The sector is going to evolve at a dizzying pace, as has been the case in recent years. The focal points of change, adaptation and innovation will be the following:

  • Trader fever. It should not be forgotten that the shopkeeper's DNA still contains this highly commercial fever. In the coming years, part of the profits will continue to be capitalised on growing the commercial network and adapting the oldest offline shops to the growing demands of the customer. 
  • Focus on proximity. After this crisis, many low-capacity stores will remain empty. The growing need for proximity to the customer and speed up home delivery will mean that the main chains will continue to focus on proximity and proximity as a form of "controlled" expansion.
  • New formulas? We shoud take a closer look at all these new concepts such as Dark Kitchen or Dark Store that are appearing and that are becoming more and more familiar to us. We will see how they influence the emerging multi-channel strategies, and how, through them, we can reach more and more of the end customer.
  • Inorganic growth and franchise model. It is very likely that the next few years will see some large acquisitions of shops, or even brands, businesses or companies. Also, growth in the regional supermarket will continue to be, as it has been for the last 10-15 years, a franchised or co-operative model. These models make it possible to compete with the economies of scale of the sector's behemoths.
  • Savings in logistics and structural costs. We have been investing for years in logistics improvements throughout the supply chain: procurement, warehousing, distribution, last mile deliveries, and in-store operations and processes. This investment is set to increase due to the high level of competition in the market and the growth of the online shopping model. In addition, it is more than likely that we will continue to see major organisational restructurings of more than one company when the lean season returns.

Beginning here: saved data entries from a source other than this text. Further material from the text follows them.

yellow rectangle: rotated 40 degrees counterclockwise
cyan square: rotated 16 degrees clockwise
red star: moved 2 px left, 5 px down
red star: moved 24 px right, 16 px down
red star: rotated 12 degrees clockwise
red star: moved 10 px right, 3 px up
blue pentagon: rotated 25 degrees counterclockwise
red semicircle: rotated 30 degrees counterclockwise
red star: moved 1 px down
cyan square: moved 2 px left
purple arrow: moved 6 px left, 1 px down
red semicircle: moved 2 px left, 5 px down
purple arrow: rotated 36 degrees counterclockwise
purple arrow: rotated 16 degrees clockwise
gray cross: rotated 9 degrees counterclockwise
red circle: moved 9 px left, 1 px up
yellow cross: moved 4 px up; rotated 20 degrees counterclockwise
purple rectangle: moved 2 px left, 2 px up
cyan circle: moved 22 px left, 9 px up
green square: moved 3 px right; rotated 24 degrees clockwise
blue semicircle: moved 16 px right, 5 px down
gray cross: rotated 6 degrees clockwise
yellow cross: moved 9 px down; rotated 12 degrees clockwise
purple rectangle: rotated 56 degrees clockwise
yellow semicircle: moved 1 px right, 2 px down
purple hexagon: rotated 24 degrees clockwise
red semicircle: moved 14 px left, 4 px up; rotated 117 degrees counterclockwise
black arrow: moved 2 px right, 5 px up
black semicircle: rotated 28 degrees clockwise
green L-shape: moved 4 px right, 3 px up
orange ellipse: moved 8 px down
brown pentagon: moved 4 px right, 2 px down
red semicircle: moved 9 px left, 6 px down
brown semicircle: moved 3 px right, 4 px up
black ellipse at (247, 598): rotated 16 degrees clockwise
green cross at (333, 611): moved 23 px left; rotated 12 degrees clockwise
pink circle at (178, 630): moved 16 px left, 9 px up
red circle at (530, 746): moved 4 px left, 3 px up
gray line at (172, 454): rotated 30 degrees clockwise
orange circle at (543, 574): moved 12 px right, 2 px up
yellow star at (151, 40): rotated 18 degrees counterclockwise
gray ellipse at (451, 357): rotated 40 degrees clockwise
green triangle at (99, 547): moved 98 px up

  • Demand forecasting and inventory management. In addtion to implementing improvements in certain logistical processes, companies are increasingly working on minimum stocks, with approved suppliers and stable purchase prices, revisable by volume. Better and more reliable demand forecasting means being able to minimise in-store shrinkage due to perishable products, increase the volume of availability on shelves and decrease the percentage of lost sales.
  • Establishment of the online business model. Over the next few years will see which warehouse models will be the optimal for providing a Quick Commerce service to a network as capillarised as the one we have in the food sector. Everyone eats. And as good retailers, we will not go against out margins :P
  • Sustainability. This year 2021 we have found ourselves with a strong measure to eliminate plastic bags. Over the next 5-10 years there will be important changes in the raw materials used in the packaging of commercialised products to reduce plastic and its impact on the environment. In addition, major investments will be made in industry and also in sustainable fleets to reduce greenhouse gas emissions.

At Hedyla we continue to work closely with and for the customer. We continue lo listen closely to their needs and to the evolution of the supermarket sector. Undoubtedly, the coming years are going to be hard work because improvements in logistics process optimisation are going to be the order of the day, and we will be there to always provide the best solution.